Saved entries:
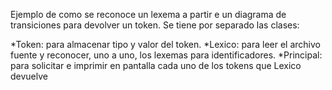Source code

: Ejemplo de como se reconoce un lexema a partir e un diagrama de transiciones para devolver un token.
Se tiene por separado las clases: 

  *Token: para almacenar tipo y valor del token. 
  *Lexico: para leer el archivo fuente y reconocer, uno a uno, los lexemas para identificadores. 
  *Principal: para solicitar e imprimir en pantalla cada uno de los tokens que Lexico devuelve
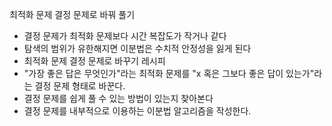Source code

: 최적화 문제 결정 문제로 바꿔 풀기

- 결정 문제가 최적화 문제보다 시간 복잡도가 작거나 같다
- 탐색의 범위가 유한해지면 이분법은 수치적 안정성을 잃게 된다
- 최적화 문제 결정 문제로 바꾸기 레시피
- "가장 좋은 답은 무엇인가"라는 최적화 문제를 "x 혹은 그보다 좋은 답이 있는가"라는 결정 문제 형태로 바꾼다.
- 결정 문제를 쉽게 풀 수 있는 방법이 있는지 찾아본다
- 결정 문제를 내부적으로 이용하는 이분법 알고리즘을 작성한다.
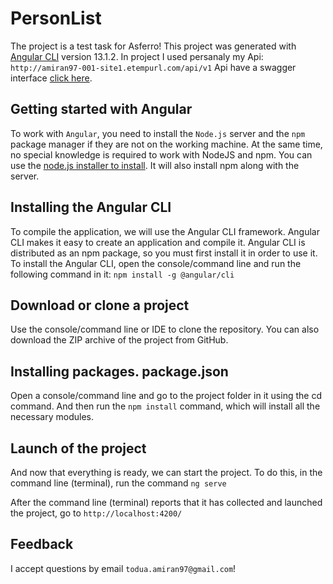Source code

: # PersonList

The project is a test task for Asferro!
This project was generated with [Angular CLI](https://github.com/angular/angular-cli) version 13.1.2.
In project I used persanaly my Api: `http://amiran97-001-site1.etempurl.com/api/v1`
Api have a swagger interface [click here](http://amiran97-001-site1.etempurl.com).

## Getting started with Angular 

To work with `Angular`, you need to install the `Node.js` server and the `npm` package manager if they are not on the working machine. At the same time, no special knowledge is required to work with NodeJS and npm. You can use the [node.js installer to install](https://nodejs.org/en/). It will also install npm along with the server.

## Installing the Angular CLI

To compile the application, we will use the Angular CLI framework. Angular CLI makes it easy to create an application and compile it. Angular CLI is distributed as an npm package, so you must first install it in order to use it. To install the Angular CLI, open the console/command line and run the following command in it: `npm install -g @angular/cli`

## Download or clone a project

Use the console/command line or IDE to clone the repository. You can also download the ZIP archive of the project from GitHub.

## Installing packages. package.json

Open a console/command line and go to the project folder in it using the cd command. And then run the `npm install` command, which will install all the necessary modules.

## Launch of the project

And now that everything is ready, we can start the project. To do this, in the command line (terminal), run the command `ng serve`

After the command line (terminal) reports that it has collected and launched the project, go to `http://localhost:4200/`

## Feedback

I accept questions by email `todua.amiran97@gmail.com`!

---

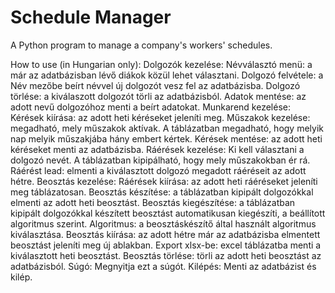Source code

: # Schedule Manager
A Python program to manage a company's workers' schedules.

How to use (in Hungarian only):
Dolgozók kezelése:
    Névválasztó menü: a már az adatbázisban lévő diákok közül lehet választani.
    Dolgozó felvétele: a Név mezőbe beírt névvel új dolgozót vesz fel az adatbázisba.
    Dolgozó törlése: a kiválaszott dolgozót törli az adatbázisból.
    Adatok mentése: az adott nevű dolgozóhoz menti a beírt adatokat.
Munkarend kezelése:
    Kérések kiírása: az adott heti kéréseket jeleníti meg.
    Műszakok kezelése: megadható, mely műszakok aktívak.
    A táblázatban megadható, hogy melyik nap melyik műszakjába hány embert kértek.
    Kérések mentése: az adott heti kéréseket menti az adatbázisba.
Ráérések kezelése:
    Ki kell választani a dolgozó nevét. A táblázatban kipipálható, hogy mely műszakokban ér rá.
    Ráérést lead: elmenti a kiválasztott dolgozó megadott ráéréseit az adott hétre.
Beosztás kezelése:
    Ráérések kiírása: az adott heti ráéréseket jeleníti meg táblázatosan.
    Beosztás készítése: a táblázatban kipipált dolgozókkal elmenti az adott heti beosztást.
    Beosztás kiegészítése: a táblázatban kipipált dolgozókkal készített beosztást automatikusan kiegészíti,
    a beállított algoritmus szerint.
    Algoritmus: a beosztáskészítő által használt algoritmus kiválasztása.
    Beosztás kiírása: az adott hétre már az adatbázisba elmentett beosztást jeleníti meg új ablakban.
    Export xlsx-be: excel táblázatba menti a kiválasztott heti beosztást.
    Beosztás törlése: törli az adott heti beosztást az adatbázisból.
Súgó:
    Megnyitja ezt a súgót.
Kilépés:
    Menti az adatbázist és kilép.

● **Task directions**:
The entries above hold the needed span. Transcribe exactly the lines from the one with "Beosztás kiírása: az" to the one with "Menti az adatbázist és kilép.", both included.

● **Written response**:
    Beosztás kiírása: az adott hétre már az adatbázisba elmentett beosztást jeleníti meg új ablakban.
    Export xlsx-be: excel táblázatba menti a kiválasztott heti beosztást.
    Beosztás törlése: törli az adott heti beosztást az adatbázisból.
Súgó:
    Megnyitja ezt a súgót.
Kilépés:
    Menti az adatbázist és kilép.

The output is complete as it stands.